- Aim of the task: What's needed is the listing below, repeated word for word with no pictures.

- Dataset extract:
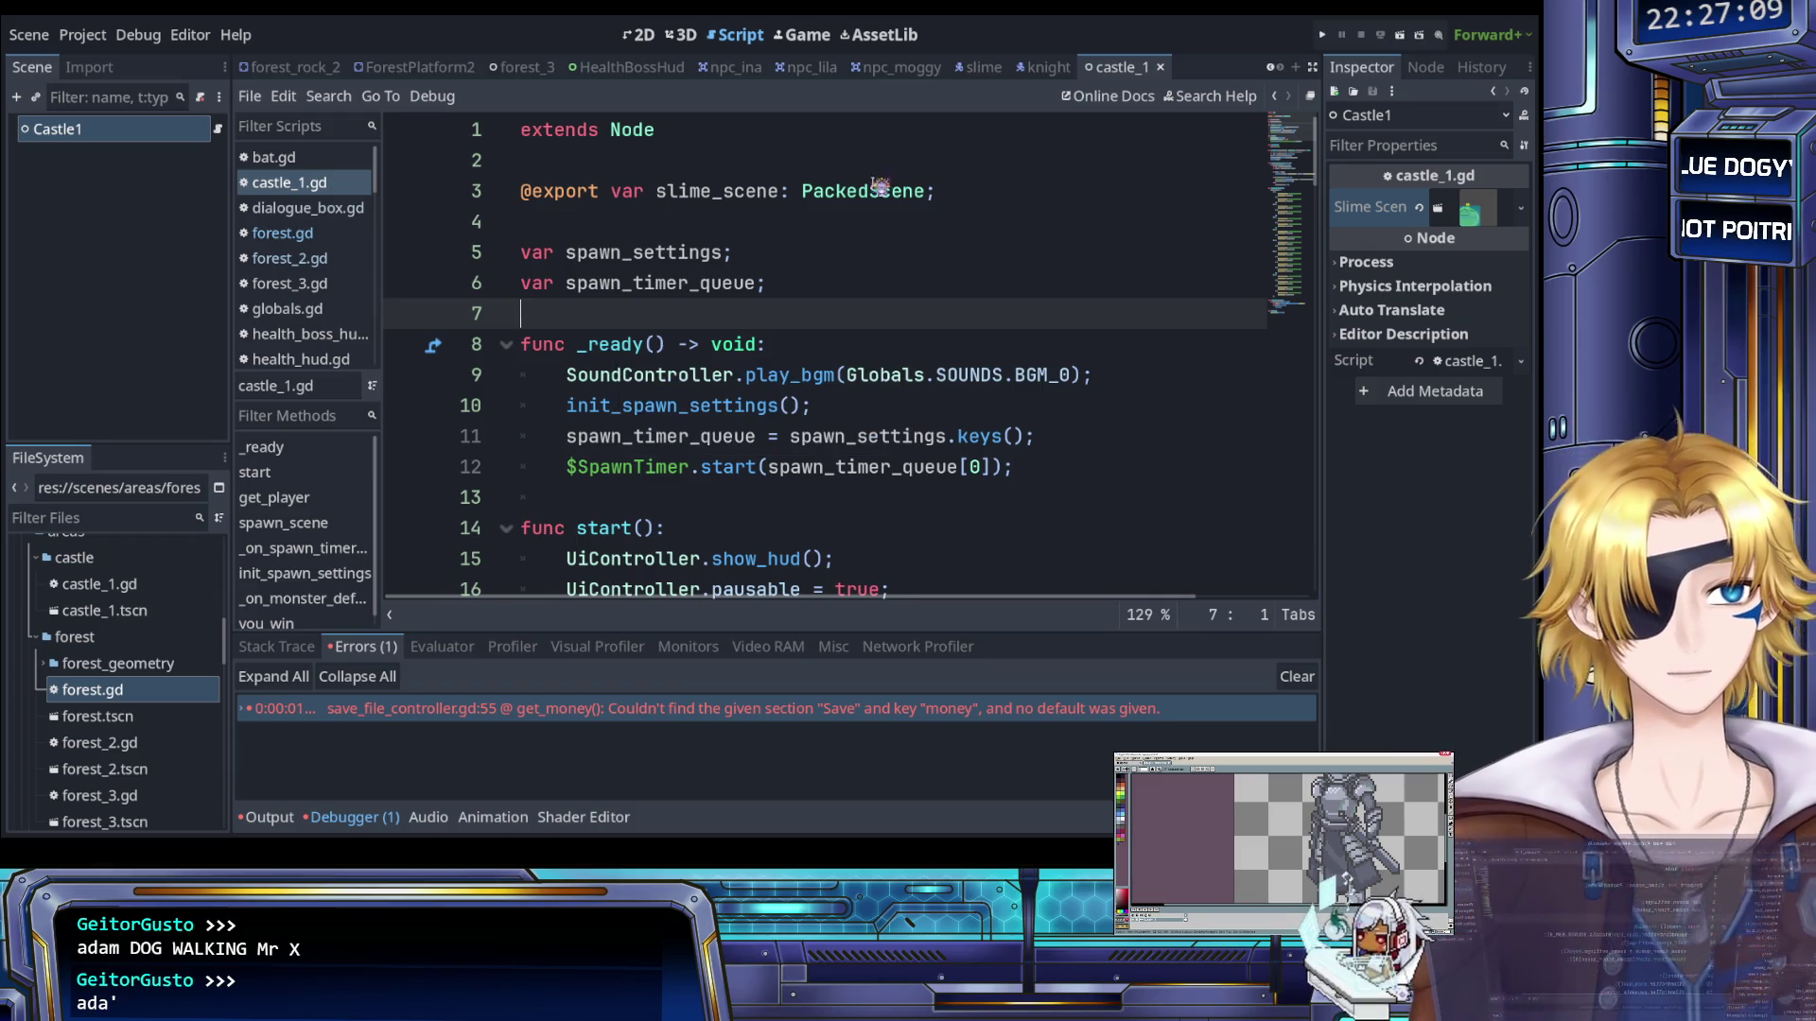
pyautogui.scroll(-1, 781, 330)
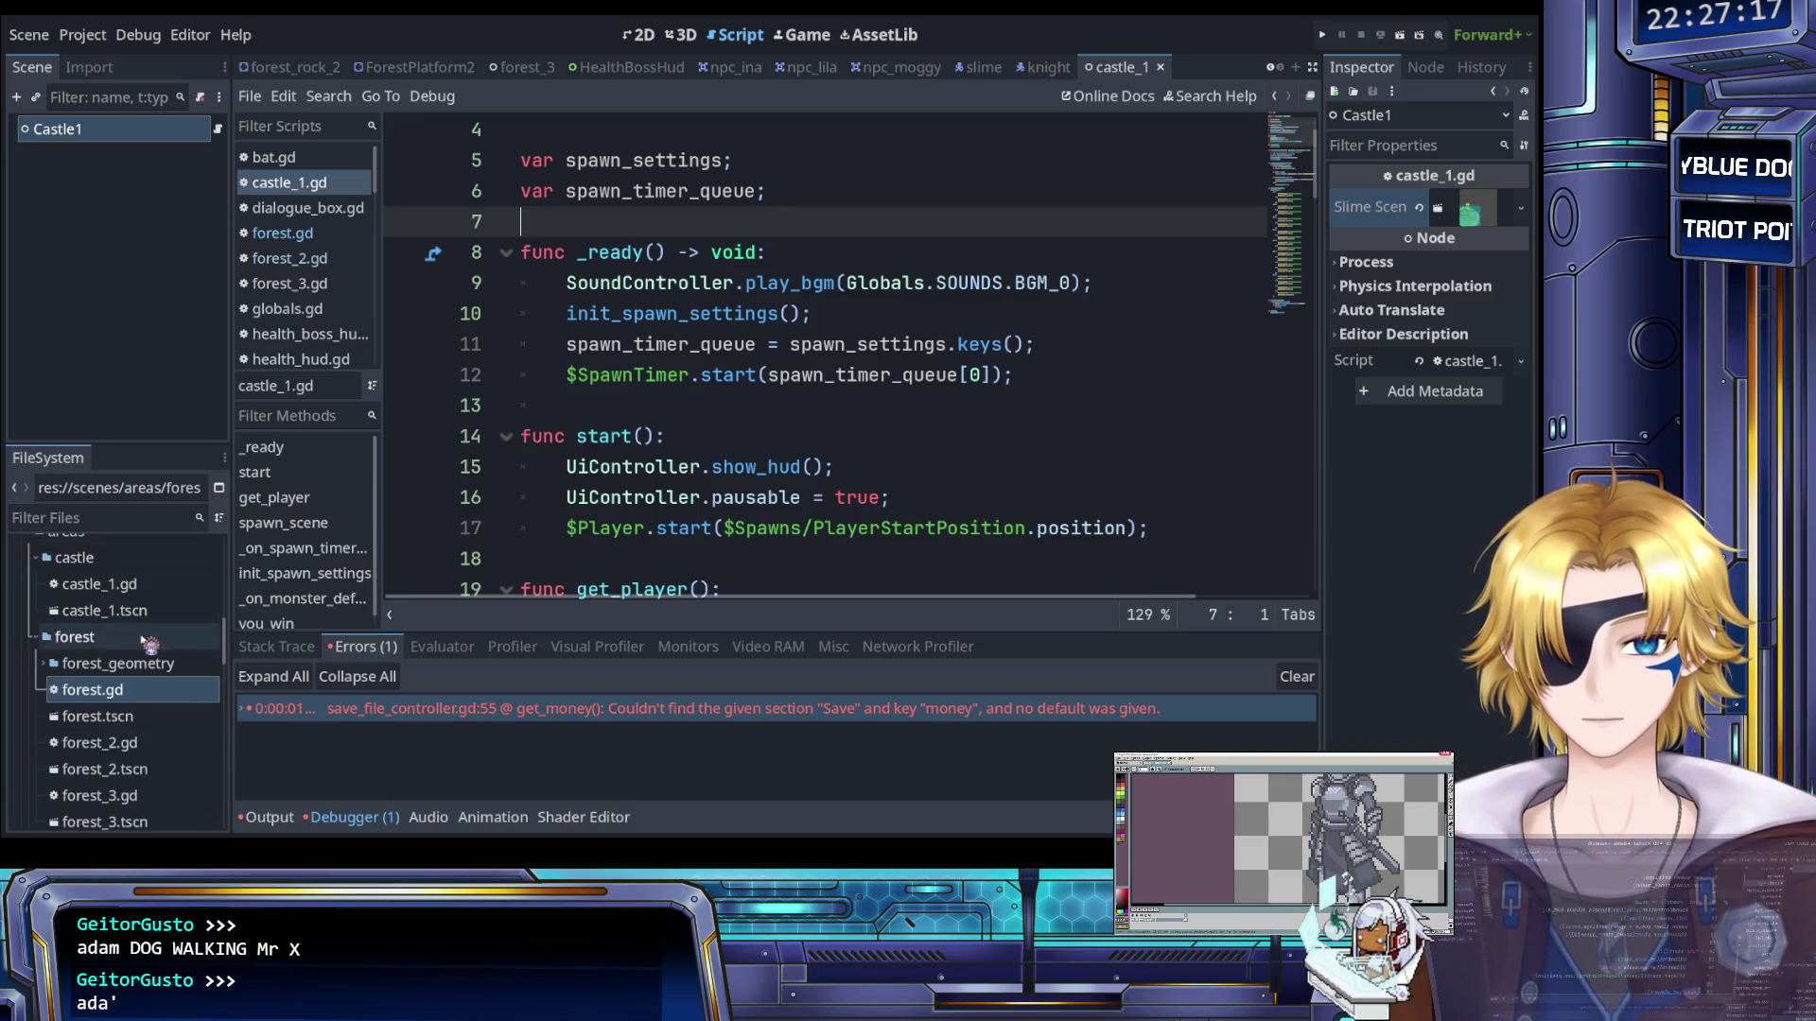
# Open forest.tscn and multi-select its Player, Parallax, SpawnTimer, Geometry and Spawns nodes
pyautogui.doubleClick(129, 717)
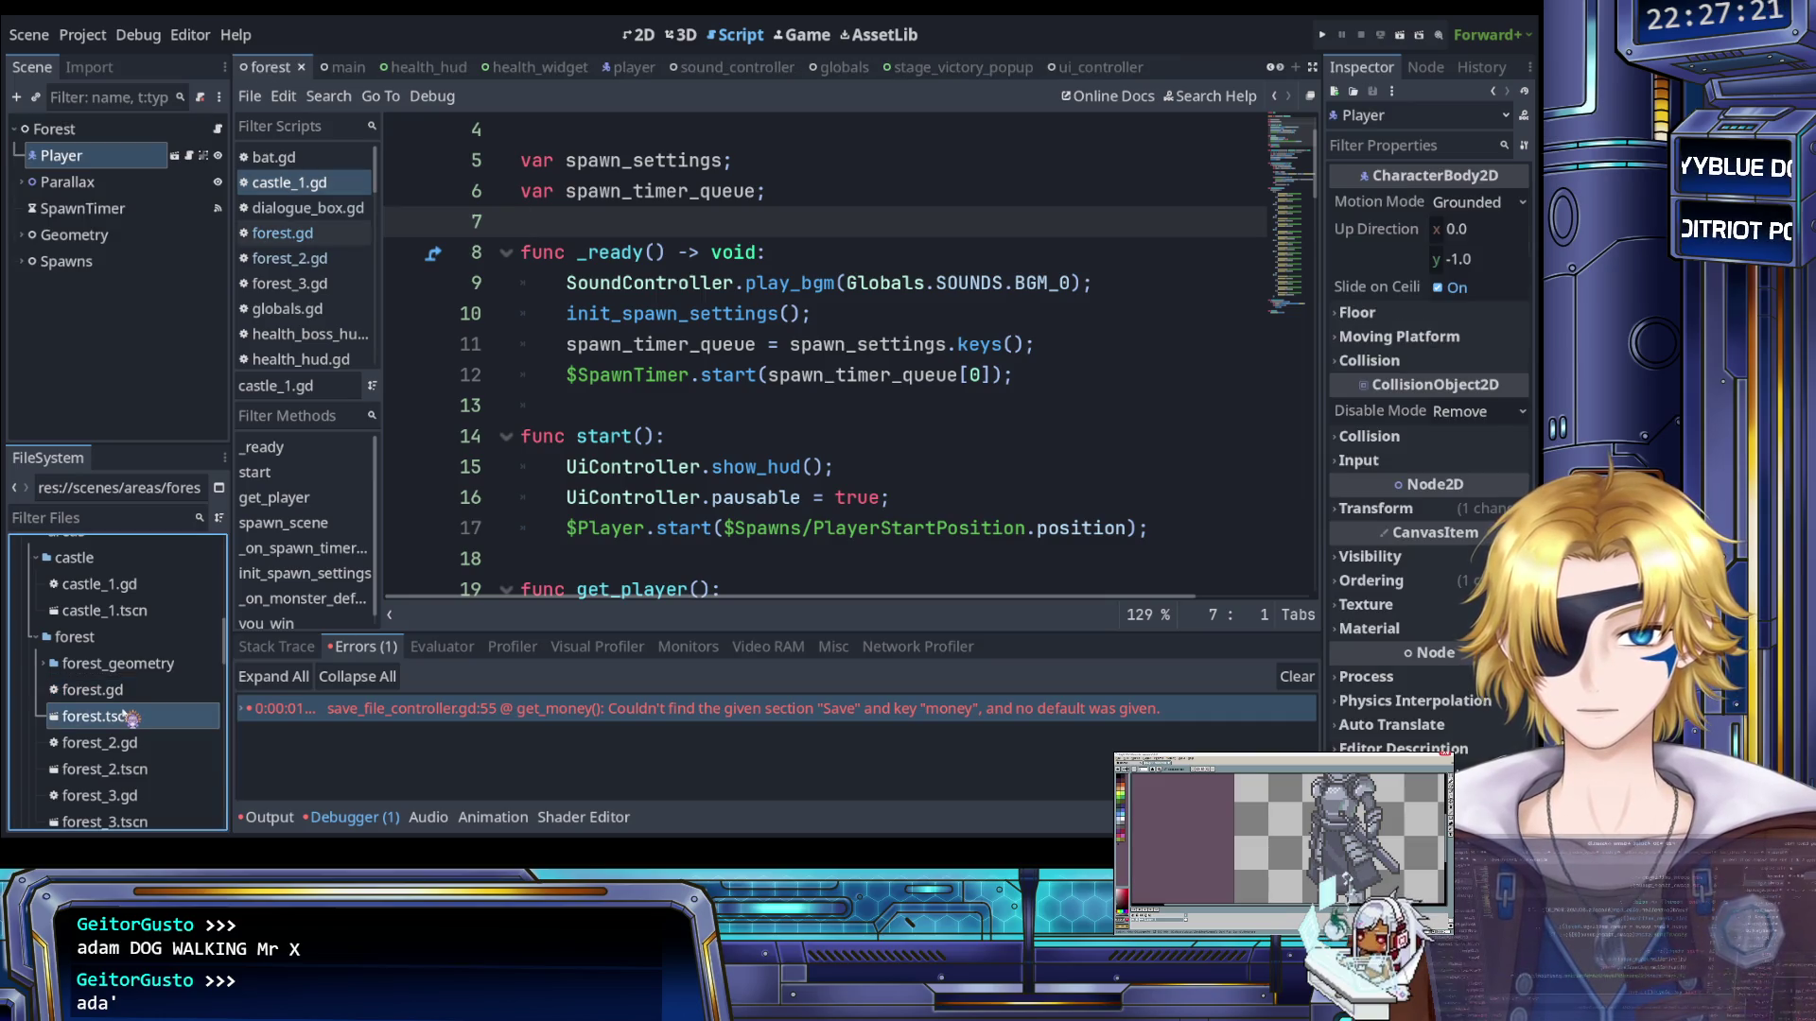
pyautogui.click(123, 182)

- Response for this exercise:
pyautogui.scroll(-1, 781, 330)
# Open forest.tscn and multi-select its Player, Parallax, SpawnTimer, Geometry and Spawns nodes
pyautogui.doubleClick(129, 717)
pyautogui.click(123, 182)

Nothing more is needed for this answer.